Reinsurance rates slumped at the June and July renewals, and weak market conditions may persist into next year, according to Willis Re.

Property catastrophe loss-free rates fell 15-25% in Florida and 10-20% in the US nationwide. Florida reinsurance rates influence global rates because the state is heavily exposed to risks from North Atlantic hurricanes.

Rates dropped 15-20% in the UK and 12.5-17.5% in Australia on a risk-adjusted basis, according to the broker’s First View report.

“Continued benign loss activity during the first half of [this year] has compounded the market softening, while inflows from capital markets continue to add capacity,” an introduction to the report by Willis Re Chairman Peter Hearn and CEO John Cavanagh says.

Non-traditional capital is also spilling into non-catastrophe lines, as more fund-backed reinsurers enter the market.

“Looking forward to next year, the current soft market poses an increasing challenge for most reinsurers,” the report says.

Primary insurers are also coming under pressure, with rate reductions arising in most territories.

“The tentacles of the softening market are spreading far and wide, with no immediate signs of relief,” the report says.

US casualty reinsurance fell 10-20% for motor liability and 15-20% for professional liability, while in Australia professional lines dropped 5-7.5% and casualty fell 2-5%.

Australian property rates were driven by abundant capacity and supply, as traditional reinsurers look to maintain market position.

Overall demand also fell “to some degree”, while price reductions varied according to factors including loss experience, Willis Re says.

Reinsurers are willing to lock in capacity early and are looking to package across multiple programs, while multi-year transactions are emerging.

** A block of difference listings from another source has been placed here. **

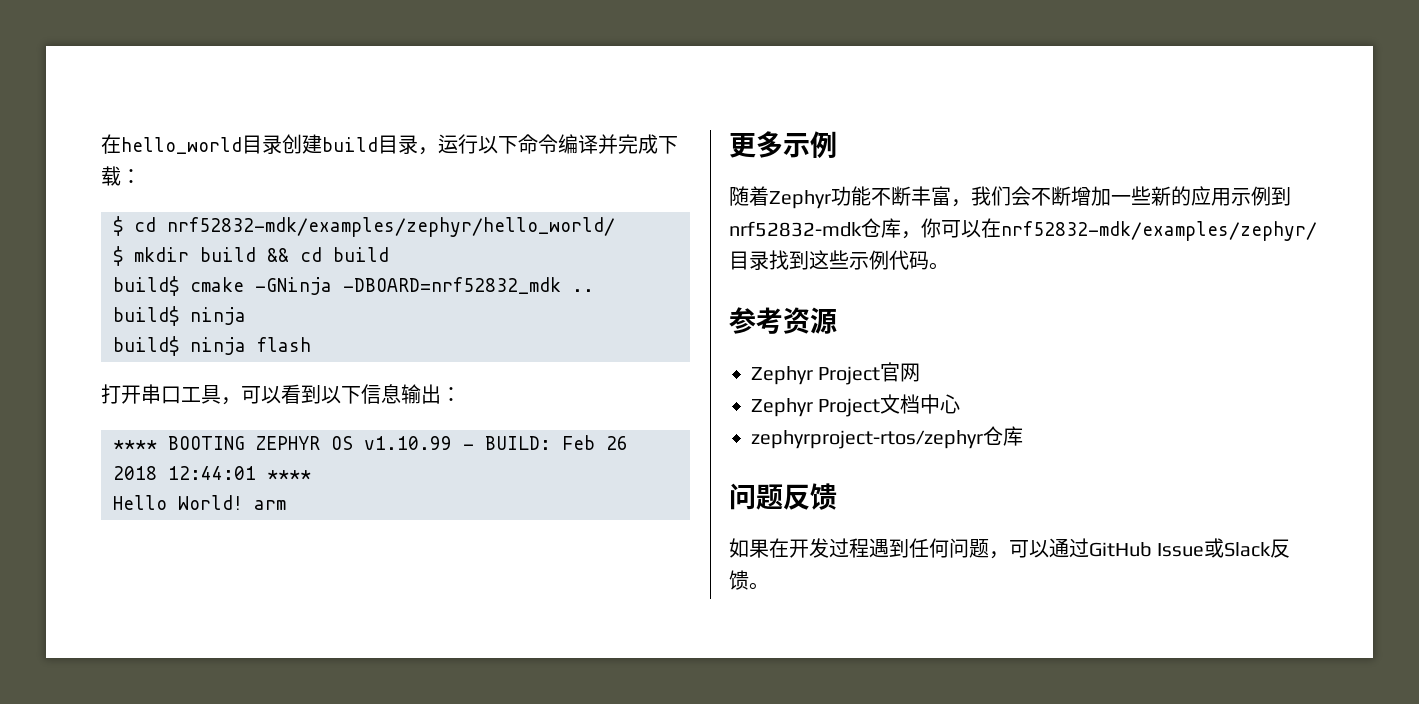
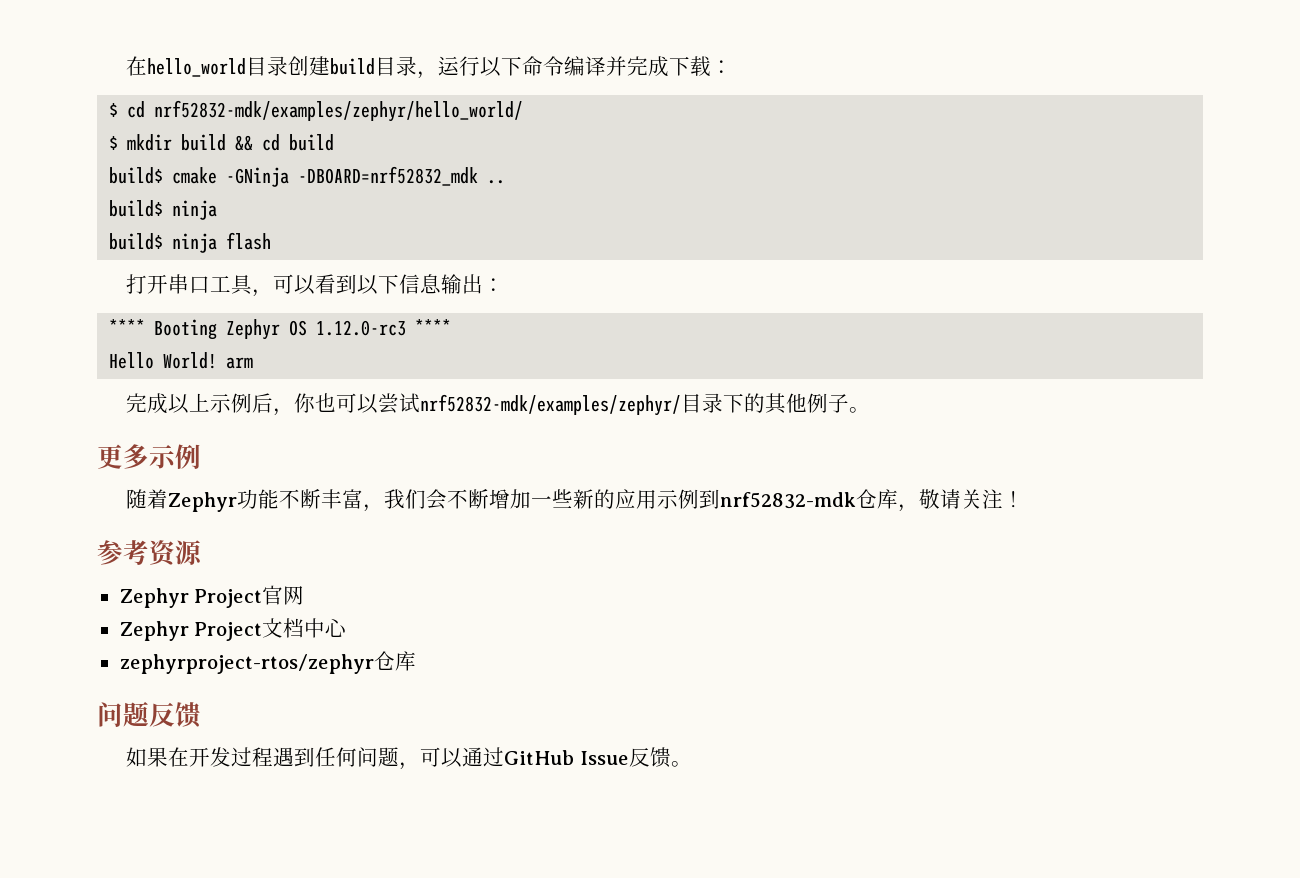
[168,435,628,450] [113,466,311,480] [113,495,286,510] BOOTING ZEPHYR OS v1.10.99 - BUILD: Feb 26 2018 12:44:01 **** // Hello World! arm -> [154,319,452,340] [109,352,254,369] [126,393,871,416] Booting Zephyr OS 1.12.0-rc3 **** // Hello World! arm // 完成以上示例后，你也可以尝试nrf52832-mdk/examples/zephyr/目录下的其他例子。
[921,218,1317,241] [729,250,949,270] 你可以在nrf52832-mdk/examples/zephyr/目录找到这些示例代码。 -> [919,489,1025,509] 敬请关注！
[1204,538,1272,558] 或Slack -> (630, 758) none

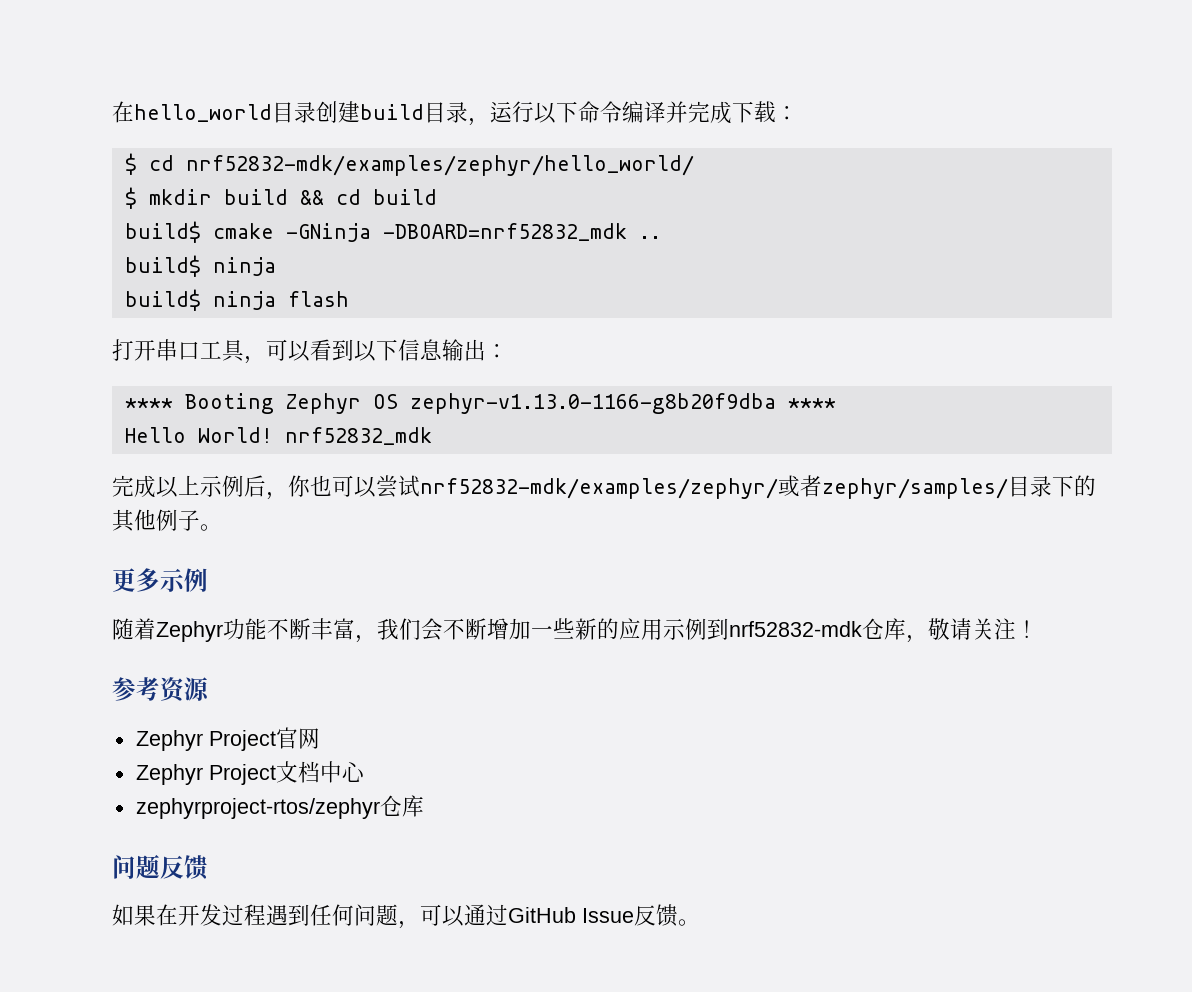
[316,320,407,336] 1.12.0-rc3 -> [409,393,776,414] zephyr-v1.13.0-1166-g8b20f9dba
[226,357,254,369] arm -> [284,427,432,445] nrf52832_mdk
(682, 405) none -> [778,475,1008,499] 或者zephyr/samples/

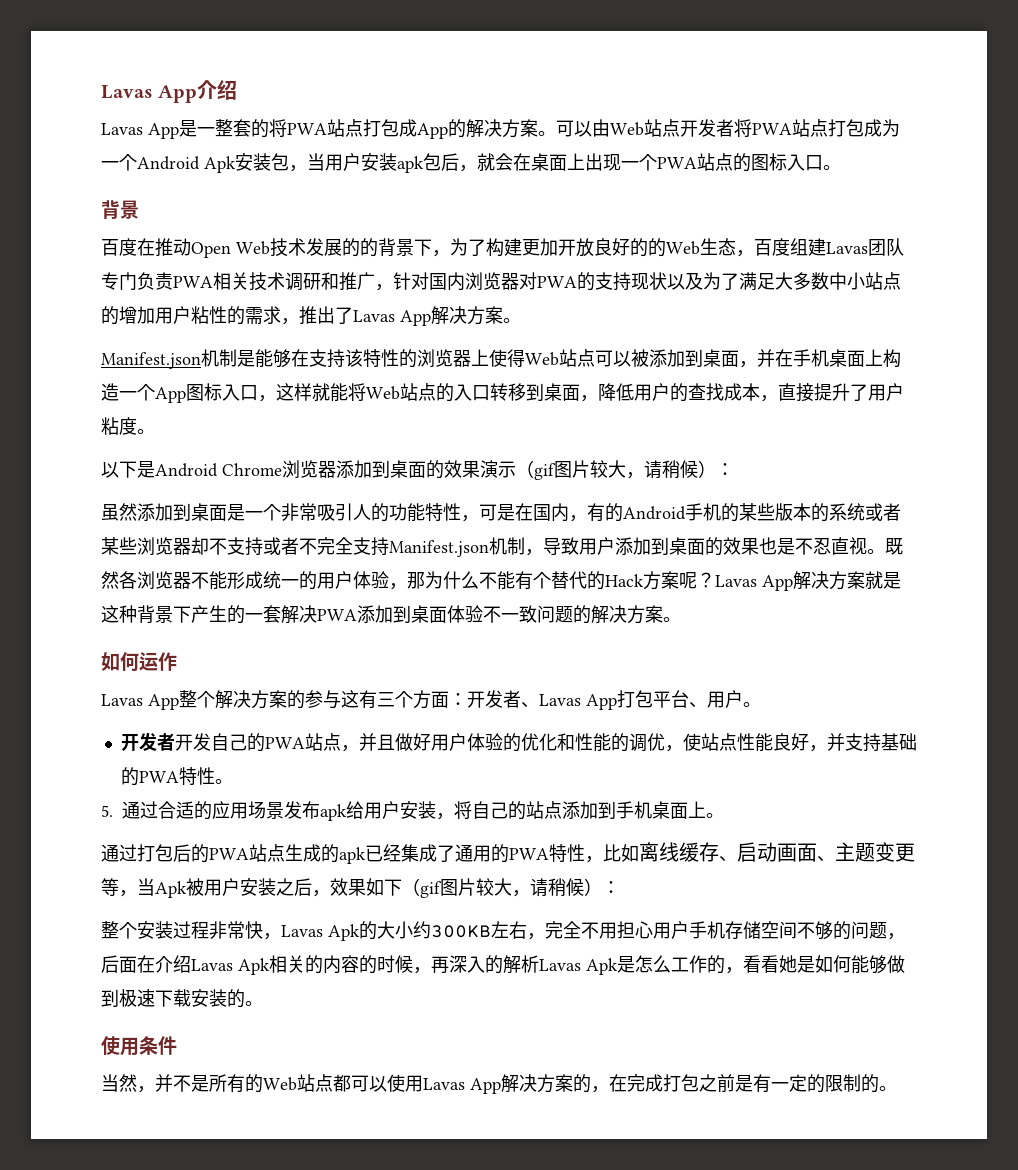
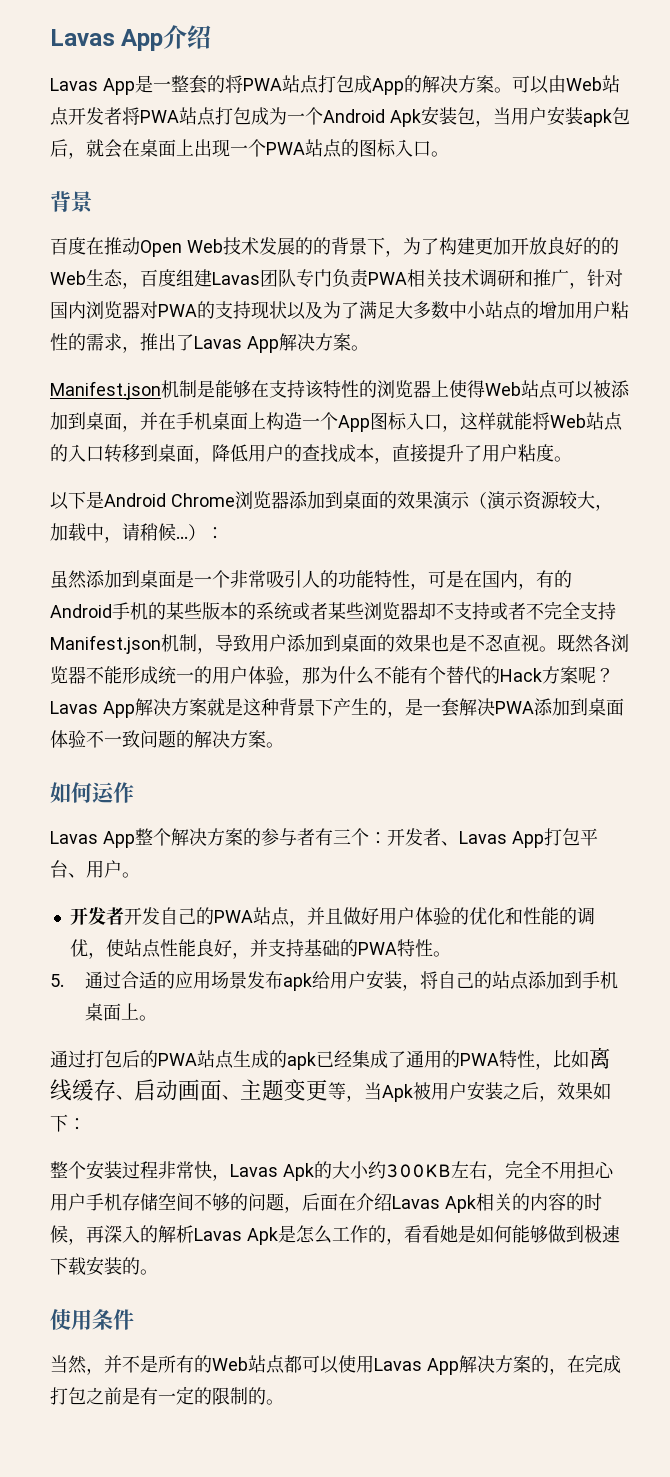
[534,460,698,480] gif图片较大，请稍候 -> [487,491,613,511] [50,523,188,543] 演示资源较大，加载中，请稍候...
(245, 614) none -> [387,698,423,718] ，是
[341,690,449,709] 这有三个方面 -> [297,828,369,846] 者有三个
[402,878,602,898] （gif图片较大，请稍候） -> (68, 1123) none

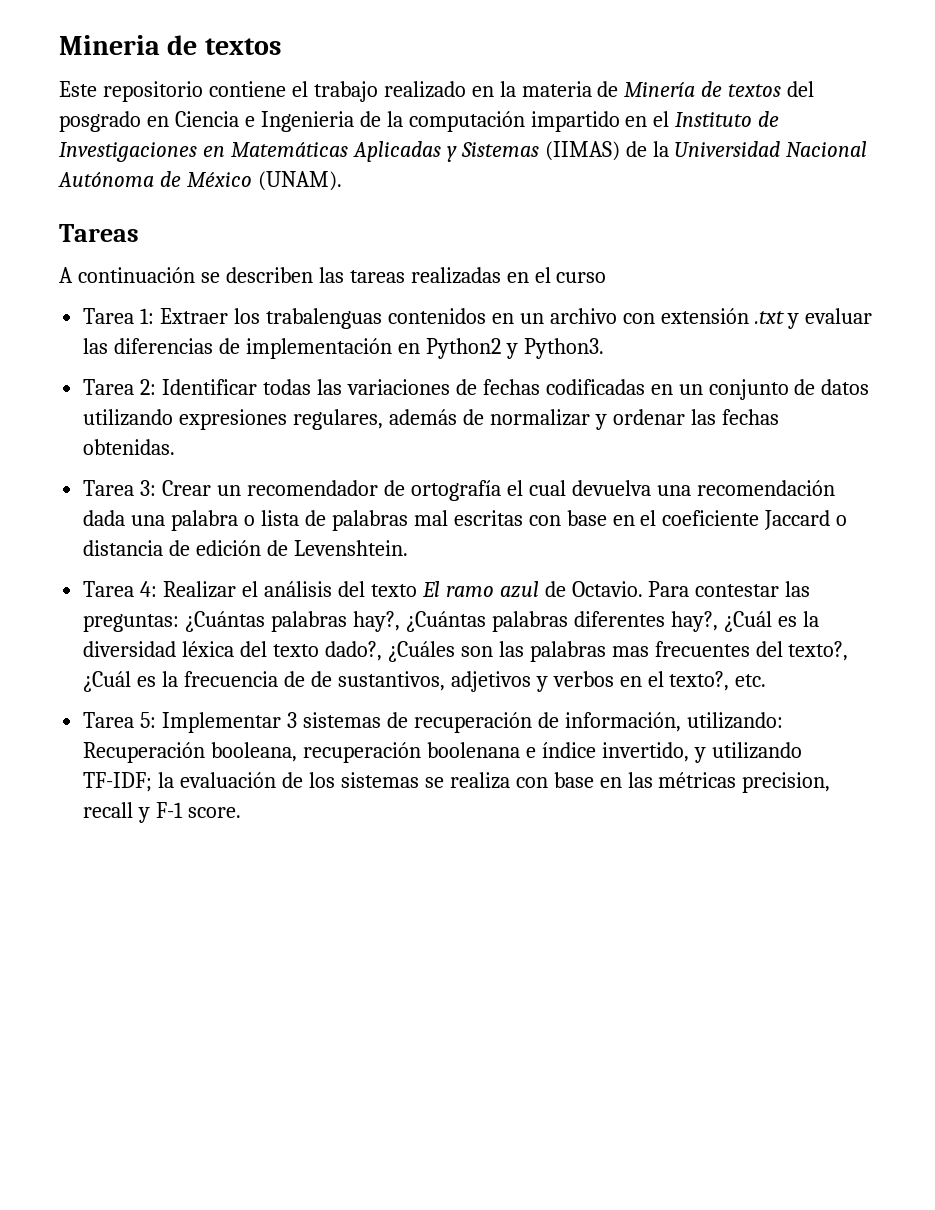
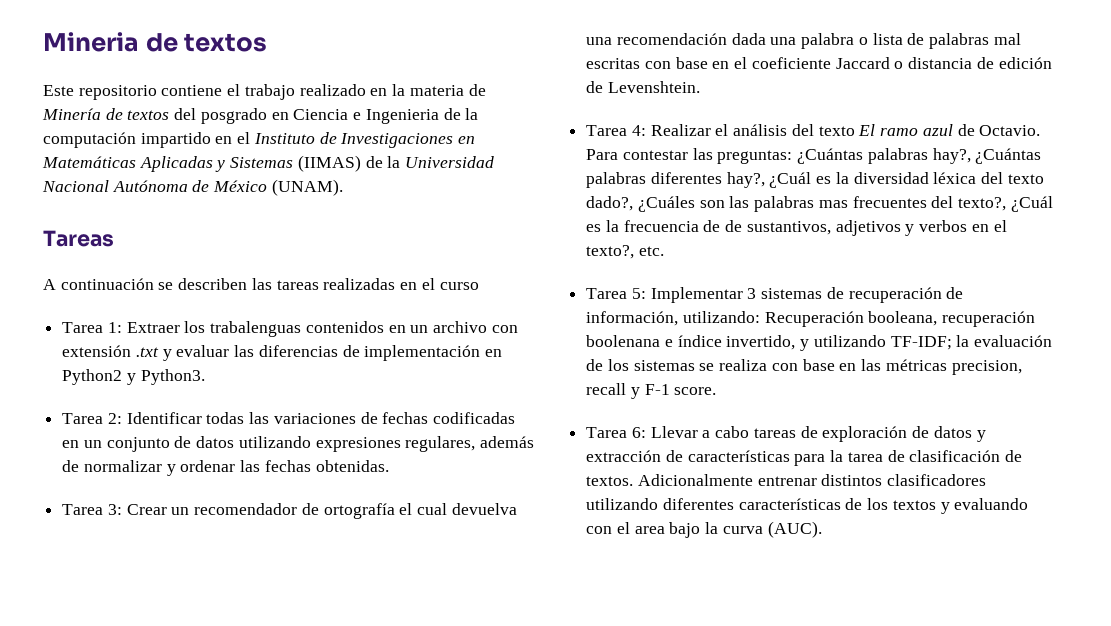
(242, 812) none -> [586,426,986,442] [586,450,1023,466] [586,474,987,486] [586,498,1029,514] [586,521,822,538] // Tarea 6: Llevar a cabo tareas de exploración de datos y extracción de características para la tarea de clasificación de textos. Adicionalmente entrenar distintos clasificadores utilizando diferentes características de los textos y evaluando con el area bajo la curva (AUC).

In the US the weak market is affecting terms and conditions as well as price. Some buyers are increasing reinsurance to manage exposure growth, while others are keeping the savings.

US property catastrophe renewals fell by up to 20% but drops were more muted on accounts affected by events such as Superstorm Sandy, tornadoes and hail.

Despite catastrophe bond issuance growth, there are signs new investment is slowing and may be approaching “dynamic equilibrium”, Willis Re says.